I'd welcome your thoughts on the matter. Just as you say "indirectly we are", so it seems incumbent on us to protect ourselves by coming up with practicable solutions to the problem.
Well Tex, those are loaded questions. My involvement in the industry is technical, so it's a bit above my pay grade to analyze the business realities that exist. But I guess I don't mind sharing my opinions on the matter - just take them for what they are one guy's opinion.
First I want to make clear, Keyword SPAMmers are not selling anything, and their goal in life is to enhance Keyword/Phrase visibility to the Search Engines. This is the saturation metric I referred to above. If a member clicks on one of those links, they are linking to a legal and usually legitimate affiliate who likely has no idea his affiliate code is being used in this manner. The Spammer doesn't make a penny from clicks or sales from these postings, he's playing a completely different game. There is also another game that is played with these sorts of SPAM links and that is the spreading of malware. I do not know if that is what you have here or not, I'd have to open a few in a protected environment and see. So for our purposes, I am going to assume they are merely Keyword SPAMmers, which are FAR more common.
When I said "Indirectly us", try not to take that so literally. I mean that in the context of common surfer habits. There are two basic realities that allow these kind of low-lifes to exists, they are:- 90% of Internet net surfers will never go past the first or second page of search result in the search engines to find a product they are looking for. Less than 2% will ever travel past the 5th page in the results. On most search engines the default page given has 10 to 15 listings. This makes for an extremely short list of exposure for business to compete for.

------

Work instruction A: Translate this sentence from the text on keyword spam into Spanish: "The Spammer doesn't make a penny from clicks or sales from these postings, he's playing a completely different game."
Work instruction B: Resume the text on keyword spam, starting right after its final sentence.
The data come from a different source than the text on keyword spam.

Aerial scene object inventories
------

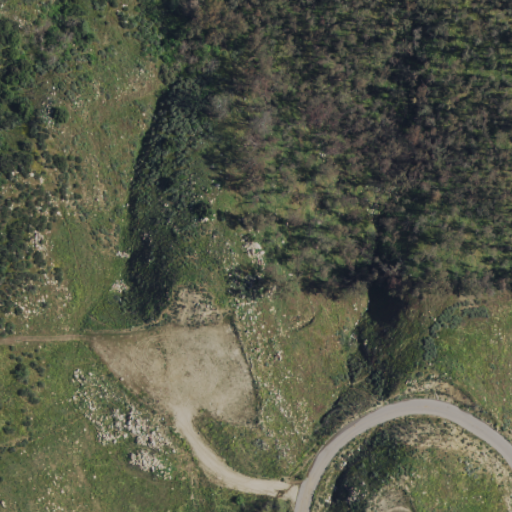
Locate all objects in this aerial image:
road: (393, 417)
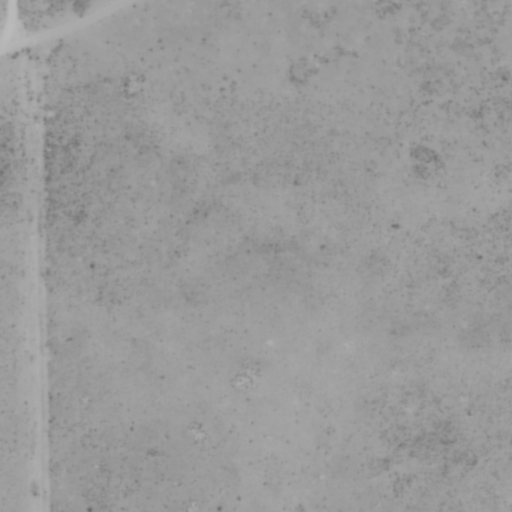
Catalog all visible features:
road: (12, 25)
road: (64, 28)
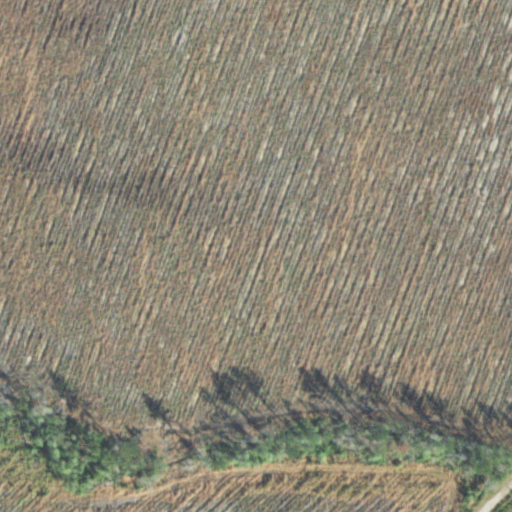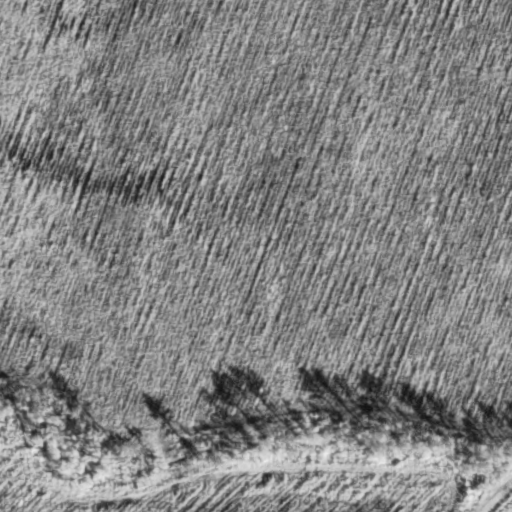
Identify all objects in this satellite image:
road: (501, 500)
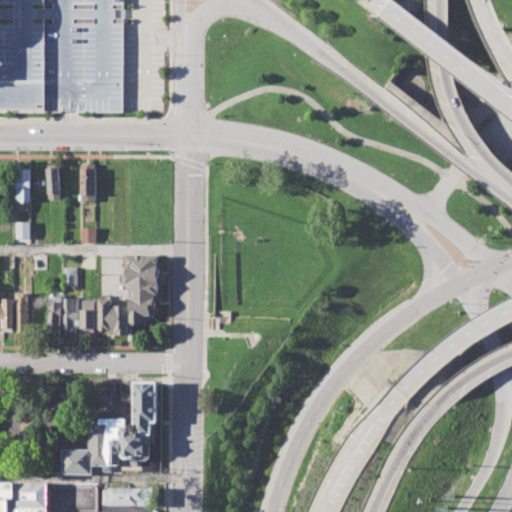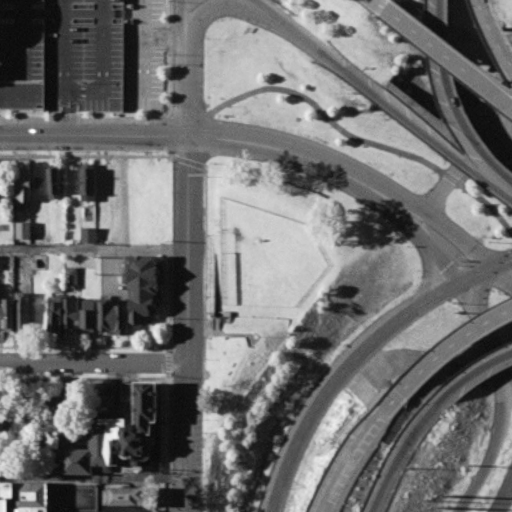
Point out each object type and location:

------

Result A: El spammer no gana ni un centavo con los clics ni con las ventas de estas publicaciones; está jugando un juego completamente distinto.

Result B:
- Given #1, if you are running an online business, you goal in life in terms of search engine advertising is to appear in the top 20 or 30 results or your business is lost in a sea of after pages that few will ever see. Since there is such finite exposure space, the game changes to unique keywords. Smart businesses will tag as many keywords that can possibly be related to what they are selling to have a better chance to appear in some search at the top 20 to 30.
Having said that, I have seen advertisers that would bid on keywords Potatos and Potatoes, because there is possible exposure in misspellings.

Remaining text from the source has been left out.